2017年3月13日星期一

Wright-Fisher model and Kingman Coalescence

In the last course of ecology and model of probability at Polytechnique, we talk about Wright-Fisher model and Kingman coalescence, two models used for the simulation of the genes of human beings. The former is easy to understand and the latter, relates the theory of combinatoire, provides some very interesting formulas.

Wright-Fisher model

Suppose that in the population there exists two types of genes A and a, then we denote $X_n$ the number of A in the population, whose size is always $N$. Then the evolution is a Markov chain and the transition matrix is a binomial type
$$\mathbb{P}(X^N_{n+1} =  k| X^N_{n} = i) = C_N^k \left(\frac{i}{N}\right)^k \left(1 - \frac{i}{N}\right)^{N-i}$$
I
It is easy to check that $X^N_n$ is a martingale and its $L^2$ norm is bounded and the Markov chain is positive recurrent, so
$$
X^N_n \xrightarrow[a.s]{n \rightarrow \infty} X^N_{\infty} \in \{0, N\}
$$
Using the theorem of stopping time we get that $\mathbb{P}(X^N_{\infty} = N) = \frac{i}{N}$ where $i$ is the initial state.
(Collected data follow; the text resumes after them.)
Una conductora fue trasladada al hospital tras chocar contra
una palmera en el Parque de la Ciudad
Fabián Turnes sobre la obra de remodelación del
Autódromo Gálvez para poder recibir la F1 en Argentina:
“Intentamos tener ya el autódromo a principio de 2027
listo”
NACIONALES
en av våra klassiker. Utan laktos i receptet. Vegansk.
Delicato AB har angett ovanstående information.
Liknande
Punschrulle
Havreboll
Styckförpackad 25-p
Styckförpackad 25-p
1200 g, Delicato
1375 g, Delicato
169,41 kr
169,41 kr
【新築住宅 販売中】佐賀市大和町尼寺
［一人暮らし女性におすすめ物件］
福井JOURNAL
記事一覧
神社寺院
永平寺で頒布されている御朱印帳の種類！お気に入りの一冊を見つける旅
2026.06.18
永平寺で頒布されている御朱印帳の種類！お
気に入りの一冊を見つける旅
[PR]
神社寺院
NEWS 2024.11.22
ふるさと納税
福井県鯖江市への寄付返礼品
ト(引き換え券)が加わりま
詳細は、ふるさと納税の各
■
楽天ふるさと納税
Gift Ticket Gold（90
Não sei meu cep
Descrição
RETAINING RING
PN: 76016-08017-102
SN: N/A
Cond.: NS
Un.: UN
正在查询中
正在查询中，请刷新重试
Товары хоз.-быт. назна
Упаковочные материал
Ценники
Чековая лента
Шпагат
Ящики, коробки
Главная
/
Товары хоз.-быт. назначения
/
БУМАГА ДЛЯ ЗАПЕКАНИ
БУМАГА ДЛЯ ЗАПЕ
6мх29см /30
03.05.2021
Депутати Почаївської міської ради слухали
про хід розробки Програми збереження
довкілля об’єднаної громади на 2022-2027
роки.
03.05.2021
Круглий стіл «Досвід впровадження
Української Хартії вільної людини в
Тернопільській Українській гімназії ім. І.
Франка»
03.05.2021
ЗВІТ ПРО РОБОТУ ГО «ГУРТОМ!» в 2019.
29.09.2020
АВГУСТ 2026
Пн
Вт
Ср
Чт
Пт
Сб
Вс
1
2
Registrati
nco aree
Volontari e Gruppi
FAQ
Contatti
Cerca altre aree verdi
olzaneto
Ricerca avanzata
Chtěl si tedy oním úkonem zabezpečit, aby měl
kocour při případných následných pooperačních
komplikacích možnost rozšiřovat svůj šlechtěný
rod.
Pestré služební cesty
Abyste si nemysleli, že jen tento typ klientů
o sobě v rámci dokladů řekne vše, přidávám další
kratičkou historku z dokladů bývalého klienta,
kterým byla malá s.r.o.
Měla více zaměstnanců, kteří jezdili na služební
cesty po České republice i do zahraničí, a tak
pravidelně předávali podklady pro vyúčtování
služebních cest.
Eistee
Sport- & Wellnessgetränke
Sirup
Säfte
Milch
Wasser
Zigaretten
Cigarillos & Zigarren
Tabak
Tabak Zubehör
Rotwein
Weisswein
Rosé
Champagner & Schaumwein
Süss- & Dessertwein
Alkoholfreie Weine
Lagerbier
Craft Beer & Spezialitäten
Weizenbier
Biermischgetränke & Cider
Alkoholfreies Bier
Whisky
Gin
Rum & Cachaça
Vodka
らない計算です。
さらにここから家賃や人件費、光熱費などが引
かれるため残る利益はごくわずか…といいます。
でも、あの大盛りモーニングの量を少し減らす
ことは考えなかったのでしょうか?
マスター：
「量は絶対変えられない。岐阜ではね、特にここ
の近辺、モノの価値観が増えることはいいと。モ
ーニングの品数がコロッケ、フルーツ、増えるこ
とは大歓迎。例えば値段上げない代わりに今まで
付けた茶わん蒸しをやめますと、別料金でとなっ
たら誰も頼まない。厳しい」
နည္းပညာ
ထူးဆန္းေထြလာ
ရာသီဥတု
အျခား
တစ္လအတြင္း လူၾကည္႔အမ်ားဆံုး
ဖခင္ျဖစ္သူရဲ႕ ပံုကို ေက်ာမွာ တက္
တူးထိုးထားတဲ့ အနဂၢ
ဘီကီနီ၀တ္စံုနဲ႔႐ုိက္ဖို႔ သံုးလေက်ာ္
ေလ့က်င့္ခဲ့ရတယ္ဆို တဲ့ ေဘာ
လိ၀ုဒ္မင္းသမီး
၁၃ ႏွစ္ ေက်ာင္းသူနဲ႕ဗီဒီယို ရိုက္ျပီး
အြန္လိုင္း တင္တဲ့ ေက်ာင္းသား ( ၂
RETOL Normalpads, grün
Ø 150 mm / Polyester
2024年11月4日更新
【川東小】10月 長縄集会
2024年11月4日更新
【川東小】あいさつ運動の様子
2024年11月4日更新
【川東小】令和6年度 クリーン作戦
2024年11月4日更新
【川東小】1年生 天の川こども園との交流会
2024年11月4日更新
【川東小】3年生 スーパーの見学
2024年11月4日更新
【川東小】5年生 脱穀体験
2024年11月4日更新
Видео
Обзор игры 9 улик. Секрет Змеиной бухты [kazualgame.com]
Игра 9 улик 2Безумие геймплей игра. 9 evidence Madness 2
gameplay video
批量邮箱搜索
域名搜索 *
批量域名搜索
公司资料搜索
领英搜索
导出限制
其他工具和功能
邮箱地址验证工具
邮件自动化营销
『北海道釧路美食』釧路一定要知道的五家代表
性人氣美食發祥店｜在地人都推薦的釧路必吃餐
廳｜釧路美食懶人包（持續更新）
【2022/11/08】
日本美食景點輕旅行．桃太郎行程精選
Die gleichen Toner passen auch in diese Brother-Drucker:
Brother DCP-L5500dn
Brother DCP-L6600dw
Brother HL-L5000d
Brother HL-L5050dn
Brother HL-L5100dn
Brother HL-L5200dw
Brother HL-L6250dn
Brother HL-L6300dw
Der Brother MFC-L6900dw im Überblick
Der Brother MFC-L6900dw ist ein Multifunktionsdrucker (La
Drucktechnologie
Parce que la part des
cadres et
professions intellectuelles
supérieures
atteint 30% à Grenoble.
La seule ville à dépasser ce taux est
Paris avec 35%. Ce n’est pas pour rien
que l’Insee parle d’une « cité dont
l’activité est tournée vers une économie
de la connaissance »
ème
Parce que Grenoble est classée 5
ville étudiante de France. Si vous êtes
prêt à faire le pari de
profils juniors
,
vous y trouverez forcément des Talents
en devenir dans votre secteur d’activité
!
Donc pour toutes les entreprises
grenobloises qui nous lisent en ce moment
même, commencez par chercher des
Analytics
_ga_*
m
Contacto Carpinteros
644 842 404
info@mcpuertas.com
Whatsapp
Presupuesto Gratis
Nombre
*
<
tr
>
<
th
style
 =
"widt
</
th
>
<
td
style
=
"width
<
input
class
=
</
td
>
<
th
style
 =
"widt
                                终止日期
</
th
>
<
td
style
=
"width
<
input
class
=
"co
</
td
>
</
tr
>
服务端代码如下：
Some other version can also be developped like the model with mutation and selection. On another hand,  if we change the scale of time like $Z_t = \frac{1}{N}X^N_{[Nt]}$, the convergence of trajectoire implies that
$$
Z_t = Z_0 + \int_0^t \sqrt{Z_s (1 - Z_s)} dB_s
$$
which relates a discrete model with a continuous random process.


Kingman coalescence model


The state is defined on the partition of $[1,N]$ and the initial state is $X_0 = \{1\}\{2\}\cdots\{N\}$. We note $T_i$ the i-th jump time which follows the law $\mathcal{Exp}(\frac{(N-i)(N-i-1)}{2})$ and choose uniformly two block to make one block. Some obvious properties are observed.

1. Each time, the number of block minus one.

2. The expectation of fusion time is $\sum_{i=1}^{N-1} \frac{2}{(N-i)(N-i-1)} = 2(1 - \frac{1}{N-1})$ and it converges.

3. We define the genetic relation $\pi' \rightarrow \pi$ if the later is the generated by fusing two blocks of the former. The transition matrix is 
$$\mathbb{P}(\pi', \pi) = \frac{2}{\sharp \pi' \cdot (\sharp \pi' -1)} \mathbb{I}_{\pi' \rightarrow \pi}$$

However, the most beautiful formule is 
$$\mathbb{P}_{T_{N-k}}(\pi) = \frac{k !}{N !} \frac{(N-k)!(k - 1)!}{(N-1)!} \prod_{i = 1}^l \sharp B_i$$
for $\pi = \bigsqcup_{i=1}^k \{B_i\}$

The proof is just  a recurrence but the structure of formula is really beautiful, isn't?